A bacterial brain abscess is most commonly caused by the Streptococcus species. The agents which cause primary meningitis viz., Streptococcus pneumoniae and Hemophilus influenzae, may be isolated from the brain abscess pus, but they account for less than one percent of all the bacterial brain abscesses . A brain abscess which is caused by Streptococcus pneumoniae is more commonly associated with a focus of infection viz. chronic suppurative otitis media, sinusitis, and mastoiditis, especially in the temporal lobe [3,4,5]. It could also be a sequel to meningitis . In a study which was done on children with brain abscesses , congenital cyanotic heart disease was found to be the most common predisposing factor. It is also reported in patients with osteoma  and in immune-compromised patients . The other causes could be trauma, which exposes the dura to infection from the nasopharynx directly . Any focus of infection, especially in the lower respiratory tract, could also trigger bacteraemia, which may lead to pneumococcal brain abscesses. Multiple brain abscesses which are caused by Streptococcus pneumoniae have been reported, which result from the complications of lobar pneumonia . A brain abscess which is caused by Streptococcus intermedius has been reported as a complication of the hepatopulmonary syndrome, which coexists with interstitial pneumonia . Isolated group B Streptococcus (GBS) was responsible for the postpartum meningo-encephalitis and the cerebellar abscess, which were successfully treated . Isolated sphenoid sinusitis has been reported with potentially devastating complications such as cranial nerve involvement, brain abscesses, and meningitis, which are caused by Streptococcus pneumoniae in an otherwise healthy young immuno-competent adult . In a study which was conducted in Argentina, 56.25% of the patients had intracranial complications as compared to the otological complications which were caused by Streptococcus pneumoniae . Streptococcus pneumoniae which caused mitral endocarditis in smokers and chronic alcoholics, was associated with pneumonia, meningitis and brain abscesses. The case was medically treated, with good results .

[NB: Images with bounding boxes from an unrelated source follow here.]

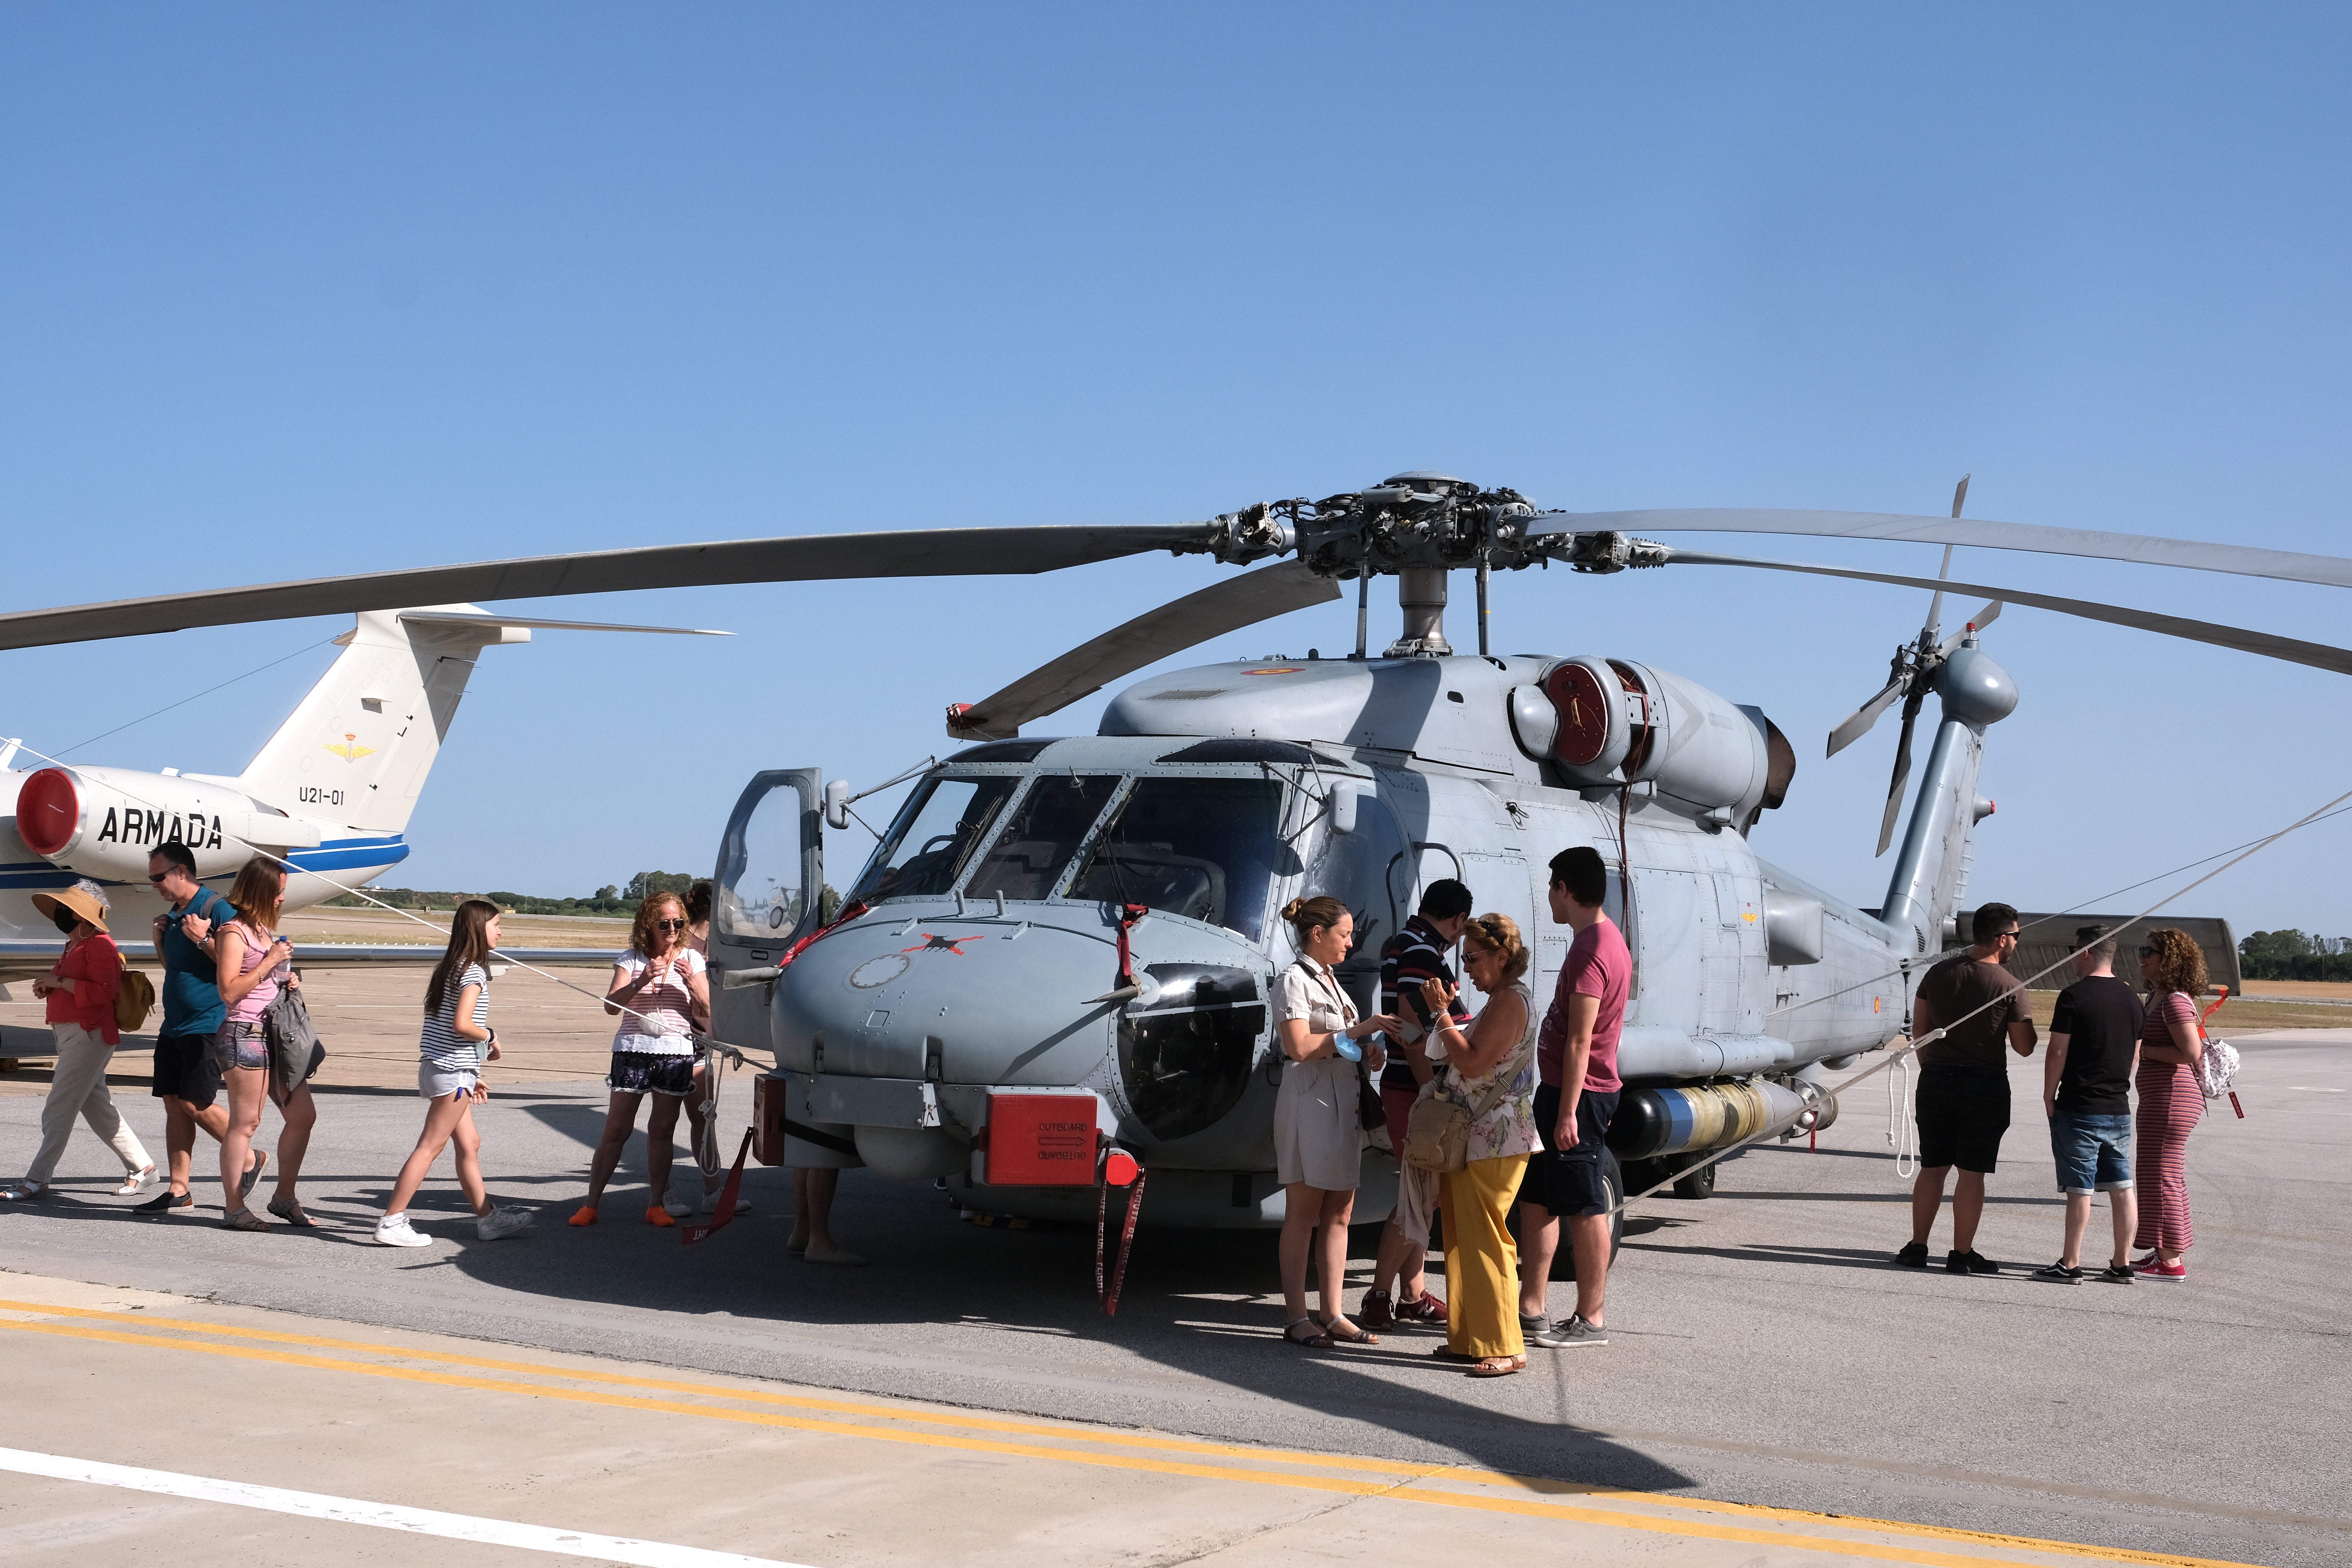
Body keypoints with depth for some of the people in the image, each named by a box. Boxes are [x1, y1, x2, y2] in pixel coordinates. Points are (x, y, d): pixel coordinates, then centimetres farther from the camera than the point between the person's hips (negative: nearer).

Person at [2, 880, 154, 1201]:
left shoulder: (99, 946, -14)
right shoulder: (74, 946, 17)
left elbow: (103, 991, -24)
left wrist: (59, 981, -20)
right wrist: (48, 987, 9)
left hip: (89, 1035, -11)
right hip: (71, 1035, 11)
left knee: (57, 1112, -8)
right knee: (98, 1109, 13)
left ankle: (36, 1181, -5)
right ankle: (141, 1166, 19)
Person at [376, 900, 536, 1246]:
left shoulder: (449, 968, 15)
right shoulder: (473, 972, -13)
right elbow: (461, 1025, -24)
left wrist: (472, 1077, 21)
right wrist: (491, 1037, -5)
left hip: (436, 1069, 10)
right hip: (454, 1074, -10)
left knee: (470, 1144, 14)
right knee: (430, 1147, -6)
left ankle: (488, 1218, 20)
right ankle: (392, 1221, -5)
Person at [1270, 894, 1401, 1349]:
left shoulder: (1330, 980, 19)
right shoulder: (1294, 980, -8)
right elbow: (1299, 1046, -18)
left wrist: (1369, 1054, 5)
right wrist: (1357, 1031, -18)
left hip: (1342, 1101, 9)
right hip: (1309, 1101, -9)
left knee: (1339, 1213, 7)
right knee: (1304, 1213, -4)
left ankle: (1334, 1315, 11)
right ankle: (1298, 1319, 0)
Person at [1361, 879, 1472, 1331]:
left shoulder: (1401, 945, 15)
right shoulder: (1422, 953, -17)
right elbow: (1412, 1033, -23)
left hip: (1414, 1090, 10)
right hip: (1417, 1091, -10)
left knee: (1423, 1196, 16)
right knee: (1416, 1200, -6)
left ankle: (1414, 1295, 23)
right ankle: (1379, 1298, -1)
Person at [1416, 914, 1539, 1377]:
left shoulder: (1511, 1000, -15)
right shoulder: (1503, 999, 18)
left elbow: (1471, 1063, -22)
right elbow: (1468, 1060, 17)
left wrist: (1442, 1013, -14)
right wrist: (1445, 1012, 10)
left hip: (1494, 1143, -11)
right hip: (1477, 1140, 11)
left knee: (1485, 1240, -7)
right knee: (1464, 1240, 14)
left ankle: (1505, 1349, -3)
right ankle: (1470, 1338, 20)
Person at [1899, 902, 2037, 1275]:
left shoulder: (1939, 973, 3)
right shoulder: (2010, 987, -11)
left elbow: (1919, 1031, 9)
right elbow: (2024, 1048, -6)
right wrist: (2025, 1019, 13)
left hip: (1936, 1079, 4)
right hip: (1985, 1085, -4)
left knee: (1932, 1167, 12)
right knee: (1972, 1172, 3)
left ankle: (1917, 1247, 14)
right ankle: (1962, 1254, 7)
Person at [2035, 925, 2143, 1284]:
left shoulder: (2074, 996, -12)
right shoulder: (2131, 999, 9)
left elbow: (2057, 1053, -12)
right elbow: (2135, 1054, 16)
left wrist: (2049, 1097, -1)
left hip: (2079, 1108, -6)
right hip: (2119, 1108, 7)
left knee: (2080, 1190, -3)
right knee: (2121, 1187, 8)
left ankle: (2071, 1265, 1)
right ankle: (2122, 1265, 12)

Our patient had no bacteraemia and the blood cultures showed no growth in the BacT alert system. The patient had no significant past history of intracranial infections or any extra cranial foci of infection at the time of presentation. Since there was no history of any forthcoming trauma, the possibility of a direct infection from the nasopharynx was ruled out in our case. The patient’s serum was also returned with negative results for the antibodies for HIV-1 and HIV-2.
A review of the cases of brain abscesses of the past five years at our centre revealed only one other case, which was a sequel to meningitis in a 2-year old child, which also had a favourable outcome with aggressive treatment, but it was lost to follow up.
In conclusion, this is a rare case of a middle aged immunocompetent adult with no intracranial or extracranial foci of infection and no bacteraemia, who presented with an acute onset of symptoms of one week’s duration, and was diagnosed to have a temporal pyogenic abscess which was caused by Streptococcus pneumoniae, who was managed surgically and with aggressive antibiotics and antioedema measures, who had a favourable outcome.